La culture du lin et l'art de transformer cette fibre remontent à la plus haute antiquité. L'époque et le lieu de sa découverte demeurent donc entourés de beaucoup d'incertitudes. Il est certain cependant que la toile de lin était connue des Égyptiens. Il en existe de nombreuses preuves : on a retrouvé entre autres dans le tombeau d'une princesse égyptienne ayant vécu 3 000 ans avant J.-C. des fragments de toiles très fines.

Quant à l'apparition du lin en Europe, celle-ci daterait, selon certains avis autorisés, de l'époque néolithique.

Les Germains considèrent le lin comme le produit agricole le plus important après les céréales. Le lin germanique est renommé à Rome avant le début de l'ère chrétienne et fort apprécié à Byzance vers la même époque. Charlemagne a pris des ordonnances dans le but d'encourager la culture et le travail du lin.

Dans ces temps reculés, la toile n'est cependant pas un article de commerce, mais relève de l'activité domaniale ; elle ne le devient qu'entre le xe et le XIIe siècle avec la naissance et le développement des villes.

Au XIIe siècle, la culture du lin fleurit surtout en France et en Allemagne. Dès le milieu du XIVe siècle, l'industrie de la toile de lin prend un tel développement qu'elle supplante celle de la laine et fait l'objet d'un commerce d'exportation extrêmement actif.

A cette époque, les toiles françaises, néerlandaises et allemandes sont fort renommées, et le travail du lin apporte le bien-être dans une multitude de foyers de ces contrées. La prospérité de l'industrie linière est en outre favorisée par la découverte du Nouveau Monde.

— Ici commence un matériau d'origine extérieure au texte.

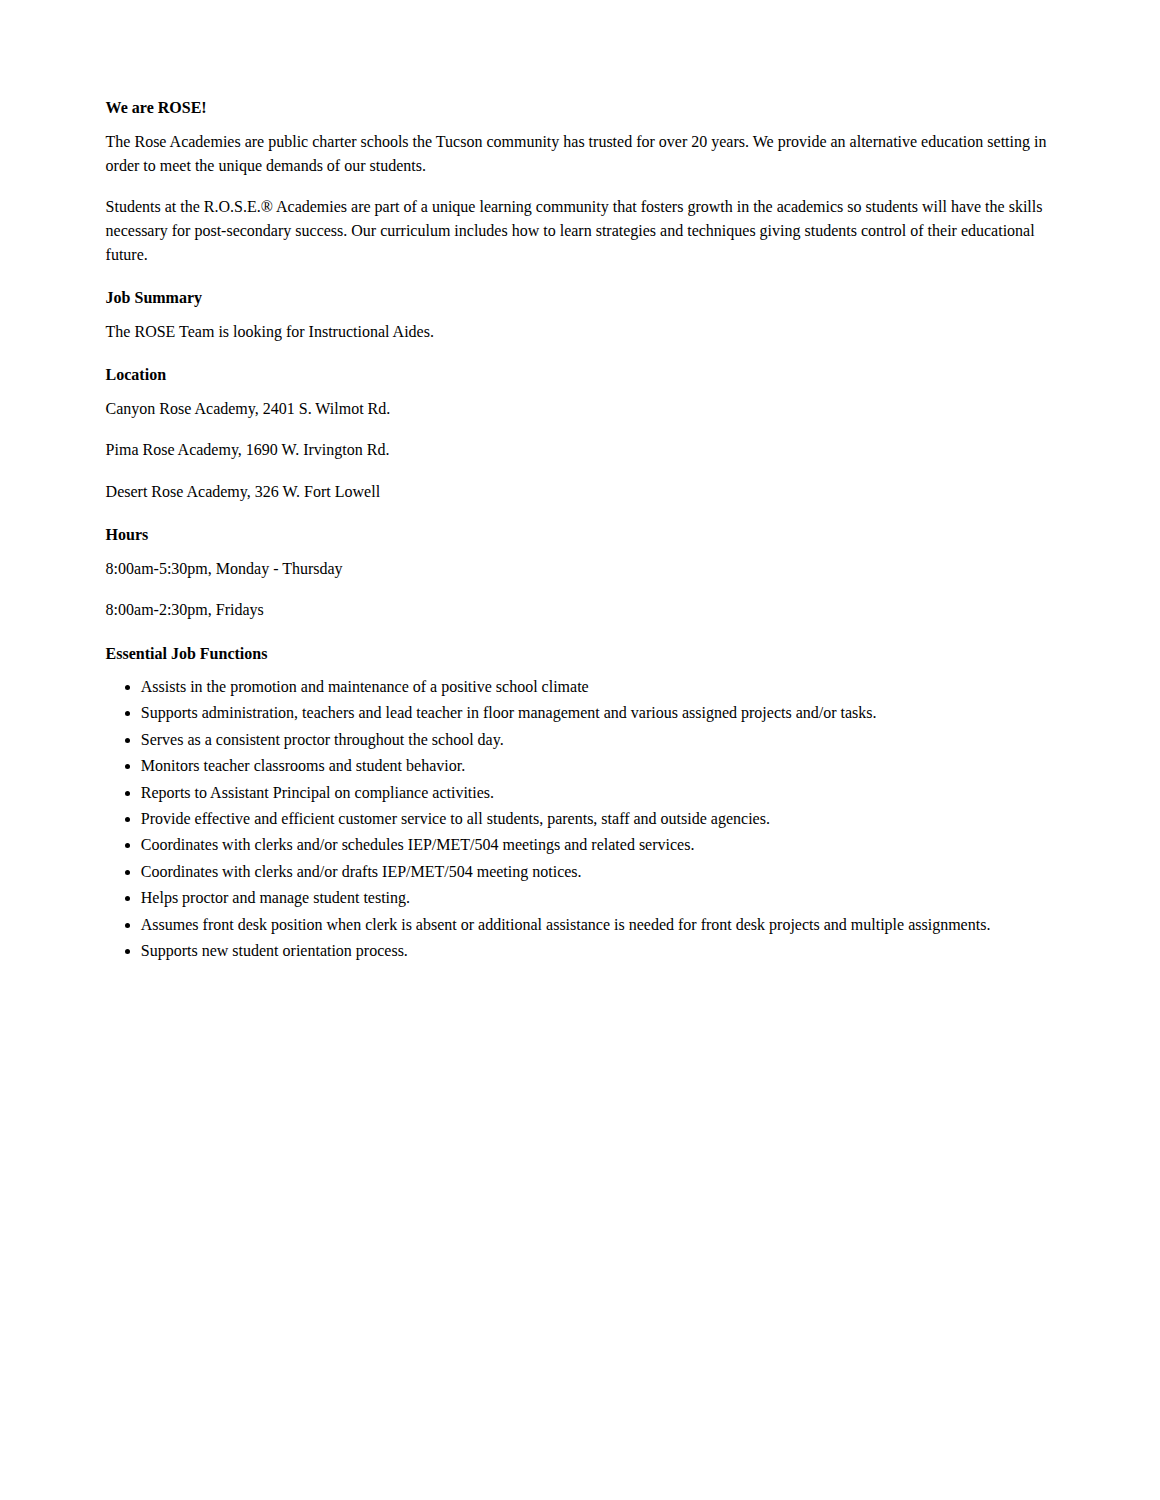We are ROSE!
The Rose Academies are public charter schools the Tucson community has trusted for over 20 years. We provide an alternative education setting in order to meet the unique demands of our students.
Students at the R.O.S.E.® Academies are part of a unique learning community that fosters growth in the academics so students will have the skills necessary for post-secondary success. Our curriculum includes how to learn strategies and techniques giving students control of their educational future.
Job Summary
The ROSE Team is looking for Instructional Aides.
Location
Canyon Rose Academy, 2401 S. Wilmot Rd.
Pima Rose Academy, 1690 W. Irvington Rd.
Desert Rose Academy, 326 W. Fort Lowell
Hours
8:00am-5:30pm, Monday - Thursday
8:00am-2:30pm, Fridays
Essential Job Functions
Assists in the promotion and maintenance of a positive school climate
Supports administration, teachers and lead teacher in floor management and various assigned projects and/or tasks.
Serves as a consistent proctor throughout the school day.
Monitors teacher classrooms and student behavior.
Reports to Assistant Principal on compliance activities.
Provide effective and efficient customer service to all students, parents, staff and outside agencies.
Coordinates with clerks and/or schedules IEP/MET/504 meetings and related services.
Coordinates with clerks and/or drafts IEP/MET/504 meeting notices.
Helps proctor and manage student testing.
Assumes front desk position when clerk is absent or additional assistance is needed for front desk projects and multiple assignments.
Supports new student orientation process.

Ultérieurement, l'apparition du coton et d'autres fibres textiles naturelles vers le XIXe siècle et tout récemment l'invention des fibres textiles artificielles a fortement influencé l'évolution de l'industrie linière.

 

 

Autrefois, le rouissage du lin se faisait dans la Lys, affluent de l'Escaut. La Lys (que l'on voit sur cette photo) était appelée par les Anglais "Golden River" (rivière jaune). On attribuait aux eaux de cette rivière des qualités spéciales pour le rouissage du lin. Les fibres de cette plante textile se trouvent à l'extérieur de la tige et sont collées sur le noyau central par une sorte de gomme qui sera dissoute par l'opération du rouissage, de manière à libérer les fibres. Après le rouissage, le lin est séché à l'air libre, disposé en petites « chapelles » que l'on voit par centaines et par milliers sur notre photo. Les nombreuses cheminées marquent l'emplacement des usines de rouissage artificiel et de teillage du lin.

 

 

 

Le rouissage dans les eaux de la Lys étant complètement abandonné, cette opération s'effectue de nos jours dans de grandes cuves dans lesquelles les bottes de lin sont placées verticalement. Les portes fermant hermétiquement les cuves sont ensuite remplies d'eau à une température constante, pendant 3 jours environ (3 x 24 heures). La gomme qui collait les fibres textiles au noyau central (appelé aussi la « paille ») est alors complètement dissoute. Le rouissage en cuves a pris le nom de « rouissage artificiel.

 

 

 

Une fois le séchage terminé, le lin doit être teillé, opération qui consiste à libérer et à séparer les fibres textiles en brisant la paille de lin, c'est-à-dire le noyau intérieur de la tige. De nos jours, on emploie pour ce travail des turbines à teiller. Le teillage est une opération extrêmement délicate, car il faut éviter d'endommager les fibres dont l'ensemble va former la filasse.

 

 

 

Une fois le teillage terminé, la filasse contient encore quantité de petits déchets qui doivent nécessairement être éliminés avant les opérations suivantes, parmi lesquelles on doit mentionner tout spécialement la filature. Le travail consistant à éliminer les déchets se trouvant dans la filasse, s'appelle le peignage, après lequel les fibres sont parfaitement propres et prêtes à subir les opérations suivantes.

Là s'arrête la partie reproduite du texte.